Closing 15 D.C. schools is a first step in what will be a larger effort by the school system to reorganize resources, find new efficiencies and offer stronger academic programs across the city, Chancellor Kaya Henderson says.
That effort is informed by the work of Education Resource Strategies, a Massachusetts-based nonprofit organization, Henderson told the D.C. Council’s education committee. DCPS commissioned ERS to study the school system’s schools and budgets and suggest changes.
ERS recommended a series of changes that it says may save the school system close to $80 million, which could then be reinvested in improving instruction and academic offerings.
The suggested changes include closing small schools; paring back non-instructional staff; cutting central office costs and costs associated with special-education administration; raising class sizes in non-core classes; and eliminating automatic raises given to teachers for education credits and experience.

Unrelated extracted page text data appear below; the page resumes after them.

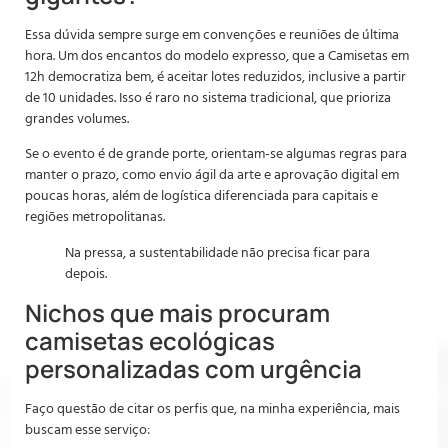
Essa dúvida sempre surge em convenções e reuniões de última
hora. Um dos encantos do modelo expresso, que a Camisetas em
12h democratiza bem, é aceitar lotes reduzidos, inclusive a partir
de 10 unidades. Isso é raro no sistema tradicional, que prioriza
grandes volumes.
Se o evento é de grande porte, orientam-se algumas regras para
manter o prazo, como envio ágil da arte e aprovação digital em
poucas horas, além de logística diferenciada para capitais e
regiões metropolitanas.
Na pressa, a sustentabilidade não precisa ficar para
depois.
Nichos que mais procuram
camisetas ecológicas
personalizadas com urgência
Faço questão de citar os perfis que, na minha experiência, mais
buscam esse serviço:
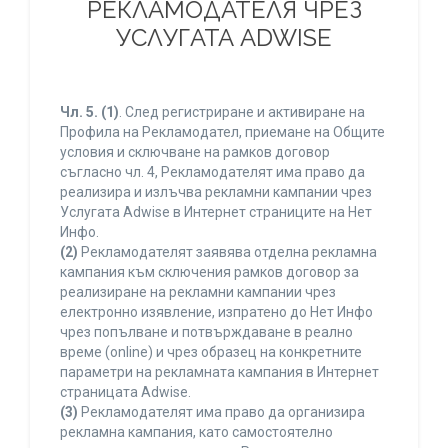
РЕКЛАМОДАТЕЛЯ ЧРЕЗ
УСЛУГАТА ADWISE
Чл. 5.
(1)
. След регистриране и активиране на
Профила на Рекламодател, приемане на Общите
условия и сключване на рамков договор
съгласно чл. 4, Рекламодателят има право да
реализира и излъчва рекламни кампании чрез
Услугата Adwise в Интернет страниците на Нет
Инфо.
(2)
Рекламодателят заявява отделна рекламна
кампания към сключения рамков договор за
реализиране на рекламни кампании чрез
електронно изявление, изпратено до Нет Инфо
чрез попълване и потвърждаване в реално
време (online) и чрез образец на конкретните
параметри на рекламната кампания в Интернет
страницата Adwise.
(3)
Рекламодателят има право да организира
рекламна кампания, като самостоятелно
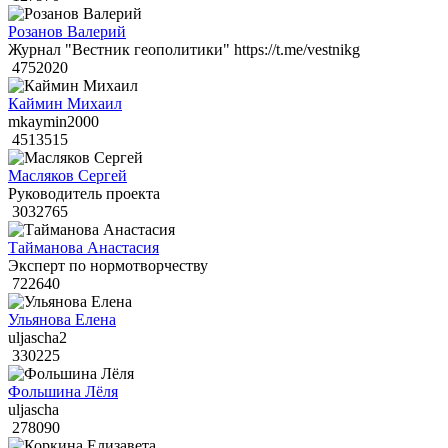
Розанов Валерий
Журнал "Вестник геополитики" https://t.me/vestnikg
4752020
Каймин Михаил
mkaymin2000
4513515
Масляков Сергей
Руководитель проекта
3032765
Тайманова Анастасия
Эксперт по нормотворчеству
722640
Ульянова Елена
uljascha2
330225
Фольшина Лёля
uljascha
278090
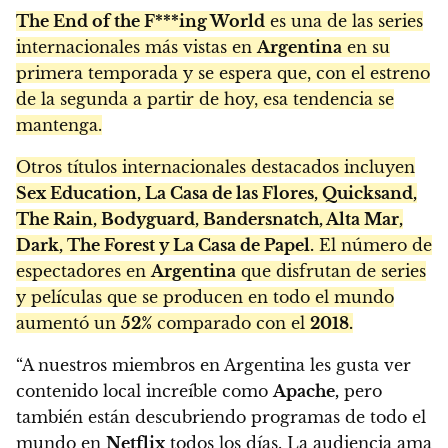
The End of the F***ing World
es una de las series
internacionales más vistas en
Argentina
en su
primera temporada y se espera que, con el estreno
de la segunda a partir de hoy, esa tendencia se
mantenga.
Otros títulos internacionales destacados incluyen
Sex Education, La Casa de las Flores, Quicksand,
The Rain, Bodyguard, Bandersnatch, Alta Mar,
Dark, The Forest y La Casa de Papel.
El número de
espectadores en
Argentina
que disfrutan de series
y películas que se producen en todo el mundo
aumentó un
52%
comparado con el
2018.
“A nuestros miembros en Argentina les gusta ver
contenido local increíble como
Apache,
pero
también están descubriendo programas de todo el
mundo en
Netflix
todos los días. La audiencia ama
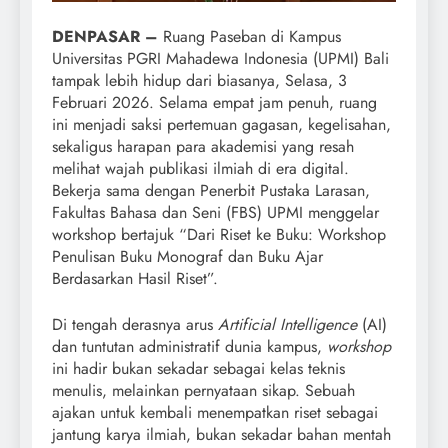
DENPASAR –
Ruang Paseban di Kampus
Universitas PGRI Mahadewa Indonesia (UPMI) Bali
tampak lebih hidup dari biasanya, Selasa, 3
Februari 2026. Selama empat jam penuh, ruang
ini menjadi saksi pertemuan gagasan, kegelisahan,
sekaligus harapan para akademisi yang resah
melihat wajah publikasi ilmiah di era digital.
Bekerja sama dengan Penerbit Pustaka Larasan,
Fakultas Bahasa dan Seni (FBS) UPMI menggelar
workshop bertajuk “Dari Riset ke Buku: Workshop
Penulisan Buku Monograf dan Buku Ajar
Berdasarkan Hasil Riset”.
Di tengah derasnya arus
Artificial Intelligence
(AI)
dan tuntutan administratif dunia kampus,
workshop
ini hadir bukan sekadar sebagai kelas teknis
menulis, melainkan pernyataan sikap. Sebuah
ajakan untuk kembali menempatkan riset sebagai
jantung karya ilmiah, bukan sekadar bahan mentah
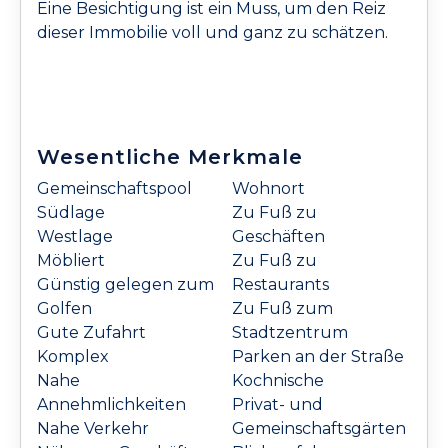
Eine Besichtigung ist ein Muss, um den Reiz
dieser Immobilie voll und ganz zu schätzen.
Wesentliche Merkmale
Gemeinschaftspool
Wohnort
Südlage
Zu Fuß zu
Westlage
Geschäften
Möbliert
Zu Fuß zu
Günstig gelegen zum
Restaurants
Golfen
Zu Fuß zum
Gute Zufahrt
Stadtzentrum
Komplex
Parken an der Straße
Nahe
Kochnische
Annehmlichkeiten
Privat- und
Nahe Verkehr
Gemeinschaftsgärten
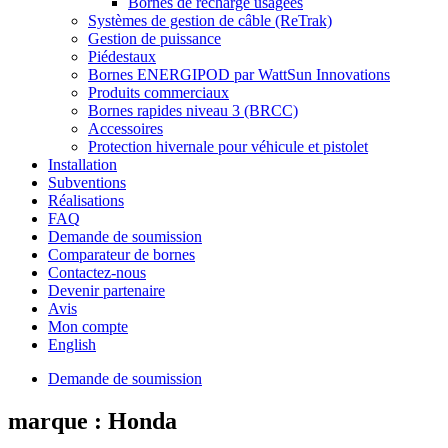
Bornes de recharge usagées
Systèmes de gestion de câble (ReTrak)
Gestion de puissance
Piédestaux
Bornes ENERGIPOD par WattSun Innovations
Produits commerciaux
Bornes rapides niveau 3 (BRCC)
Accessoires
Protection hivernale pour véhicule et pistolet
Installation
Subventions
Réalisations
FAQ
Demande de soumission
Comparateur de bornes
Contactez-nous
Devenir partenaire
Avis
Mon compte
English
Demande de soumission
marque :
Honda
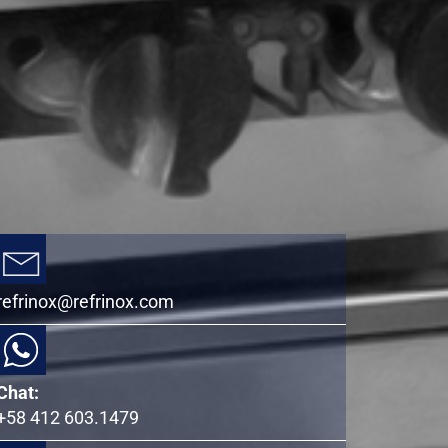
refrinox@refrinox.com
Chat:
+58 412 603.1479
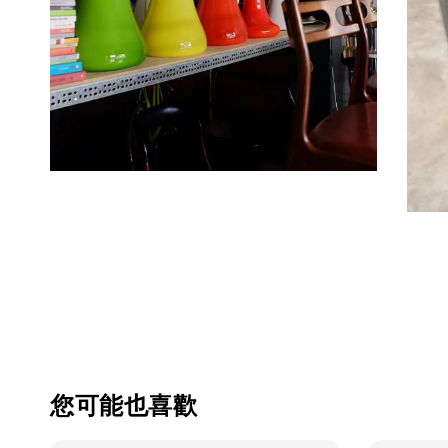
您可能也喜歡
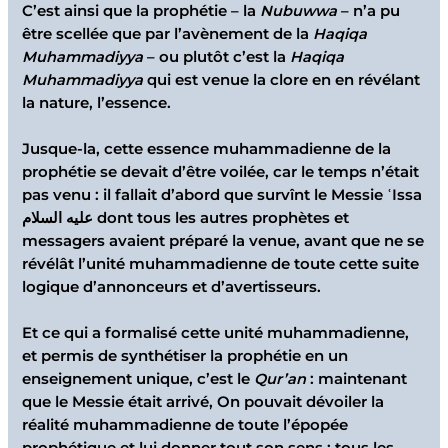
C’est ainsi que la prophétie – la
Nubuwwa
– n’a pu
être scellée que par l’avènement de la
Haqiqa
Muhammadiyya
– ou plutôt c’est la
Haqiqa
Muhammadiyya
qui est venue la clore en en révélant
la nature, l’essence.
Jusque-la, cette essence muhammadienne de la
prophétie se devait d’être voilée, car le temps n’était
pas venu : il fallait d’abord que survînt le Messie ʿIssa
عليه السلام dont tous les autres prophètes et
messagers avaient préparé la venue, avant que ne se
révélât l’unité muhammadienne de toute cette suite
logique d’annonceurs et d’avertisseurs.
Et ce qui a formalisé cette unité muhammadienne,
et permis de synthétiser la prophétie en un
enseignement unique, c’est le
Qur’an
: maintenant
que le Messie était arrivé, On pouvait dévoiler la
réalité muhammadienne de toute l’épopée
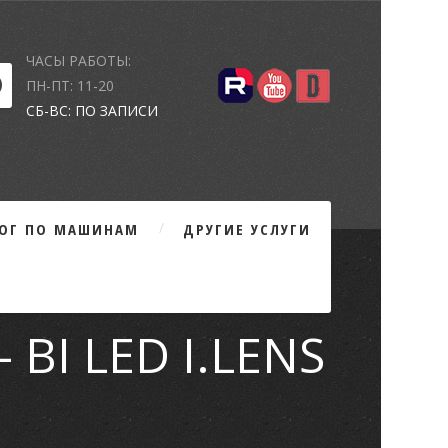
ЧАСЫ РАБОТЫ:
ПН-ПТ: 11-20
СБ-ВС: ПО ЗАПИСИ
ЛОГ ПО МАШИНАМ
ДРУГИЕ УСЛУГИ
 BI LED I.LENS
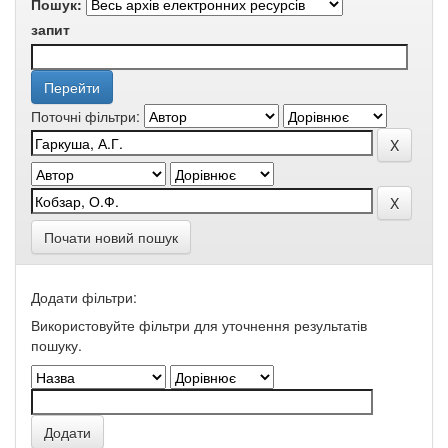
Пошук:
запит
Поточні фільтри:
Почати новий пошук
Додати фільтри:
Використовуйте фільтри для уточнення результатів
пошуку.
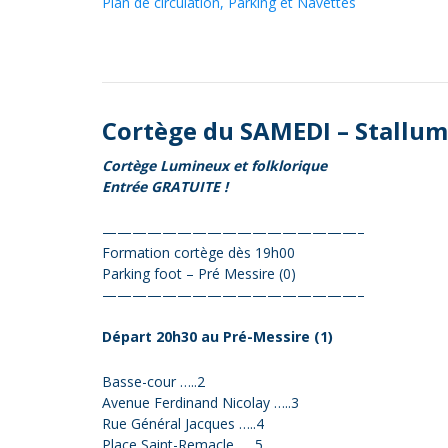
Plan de circulation, Parking et Navettes
Cortège du SAMEDI – Stallum
Cortège Lumineux et folklorique
Entrée GRATUITE !
—————————————————–
Formation cortège dès 19h00
Parking foot – Pré Messire (0)
—————————————————–
Départ 20h30 au Pré-Messire (1)
Basse-cour …..2
Avenue Ferdinand Nicolay …..3
Rue Général Jacques …..4
Place Saint-Remacle …..5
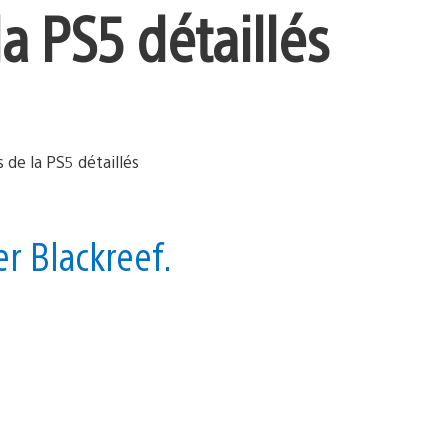
la PS5 détaillés
er Blackreef.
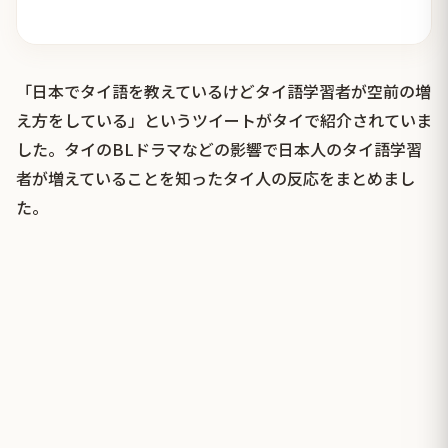
「日本でタイ語を教えているけどタイ語学習者が空前の増
え方をしている」というツイートがタイで紹介されていま
した。タイのBLドラマなどの影響で日本人のタイ語学習
者が増えていることを知ったタイ人の反応をまとめまし
た。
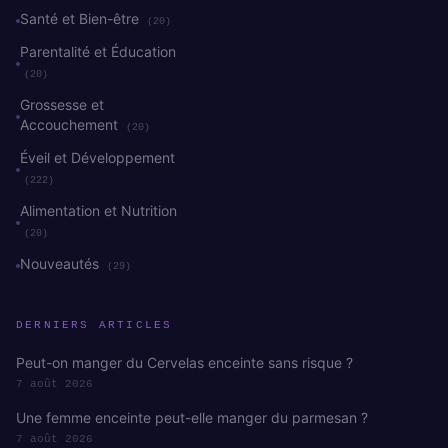
Santé et Bien-être
(20)
Parentalité et Éducation
(20)
Grossesse et
Accouchement
(20)
Éveil et Développement
(222)
Alimentation et Nutrition
(20)
Nouveautés
(29)
DERNIERS ARTICLES
Peut-on manger du Cervelas enceinte sans risque ?
7 août 2026
Une femme enceinte peut-elle manger du parmesan ?
7 août 2026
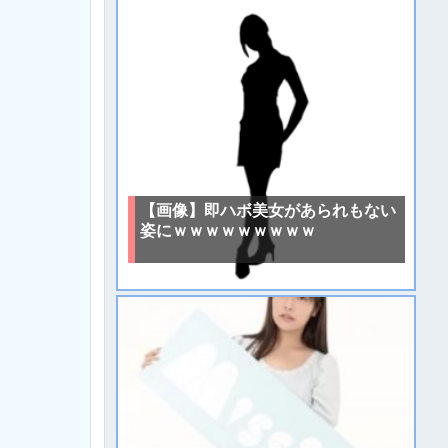
【画像】即ハボ美女があられもない
姿にｗｗｗｗｗｗｗｗｗ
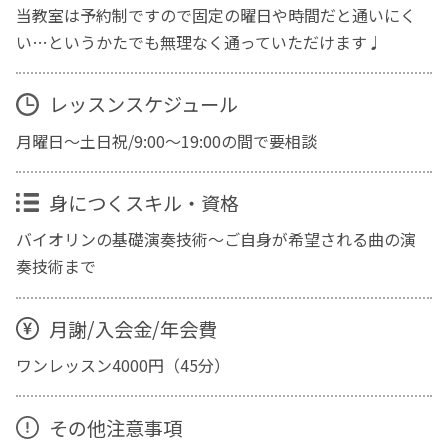
当教室は予約制ですので固定の曜日や時間だと通いにく
い…というかたでも無理なく通っていただけます♩
レッスンスケジュール
月曜日〜土日祝/9:00〜19:00の間で要相談
身につくスキル・資格
バイオリンの基礎演奏技術〜ご自身が希望される曲の演
奏技術まで
月謝/入会金/年会費
ワンレッスン4000円（45分）
その他注意事項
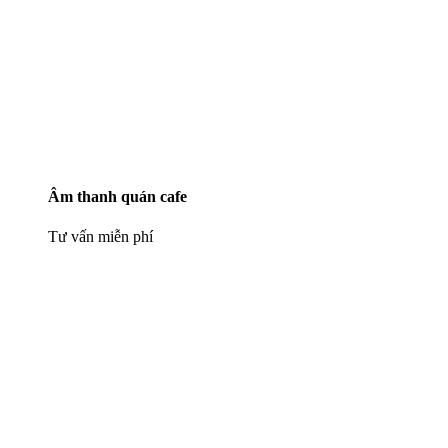
Âm thanh quán cafe
Tư vấn miễn phí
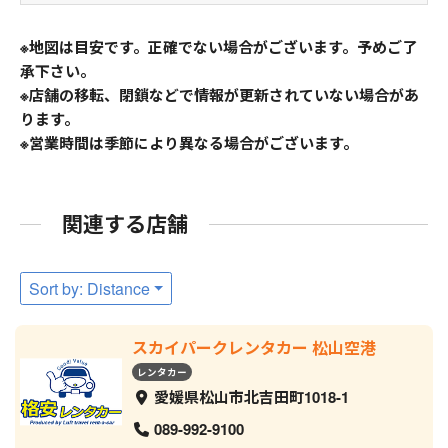
※地図は目安です。正確でない場合がございます。予めご了
承下さい。
※店舗の移転、閉鎖などで情報が更新されていない場合があ
ります。
※営業時間は季節により異なる場合がございます。
関連する店舗
Sort by: Distance
スカイパークレンタカー 松山空港
レンタカー
愛媛県松山市北吉田町1018-1
089-992-9100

Henderson outlined the recommendations for the council Wednesday, but cautioned that the school system may not act on all of them. She also said that ERS had provided general guidance, but hadn’t suggested specific schools to be closed.
“ERS has provided us good direction with a strong research backing, not a step-by-step set of directions to improve,” the chancellor said. “As such, we may not implement all of their recommendations and certainly won’t do so in the upcoming year. We also do not anticipate that our savings will map precisely to their projections.”
Still, the recommendations offer a glimpse of some changes that might be on the horizon for D.C. schools. You can read the final ERS memo, which Henderson gave council members Wednesday, here.
The memo highlights an important budget challenge that DCPS will face due to its commitment to merit pay for highly rated teachers. If the school system meets a goal for 90 percent of its teacher force to be effective or highly effective by 2017, it will have to find an extra $38 million to fund the additional merit raises and bonuses according to ERS.
The costs of merit pay were initially funded by private donations, but now have been absorbed by the school system — a shift that community activists argue has stretched school budgets and resulted in large class sizes, especially at the high school level.
Many of the ERS proposals and conclusions are likely to generate debate, including its analysis of the District’s spending on under-enrolled schools.
The ERS analysis suggests that small schools (those smaller than 350 students) are far more expensive for DCPS to operate than larger schools (those larger than 550) — to the tune of $1,400 more per student in elementary school and $2,300 more per student in K-8 schools.
That contradicts a recent study by the D.C. Fiscal Policy Institute, which found that the city is spending little extra on small schools.
The two groups used different methodologies to arrive at their different conclusions. DCFPI analyzed only general education spending funded by local dollars, leaving out special-education spending and other federal programs because those depend on student populations that vary widely from school to school.
ERS factored in special-education and other federal spending and concluded that those programs operate less efficiently in small schools than in large schools. ERS also factored in some costs that are normally reported as central-office costs but are actually spent at the school level, such as security and after-school coordinators. More details on ERS’s methodology are here.
Outside of dollars, ERS says that the District’s small schools prevent the kind of teacher teamwork and flexible student groups that schools need to improve.
“I credit ERS with challenging and expanding our thinking related to school consolidation,” Henderson said Wednesday.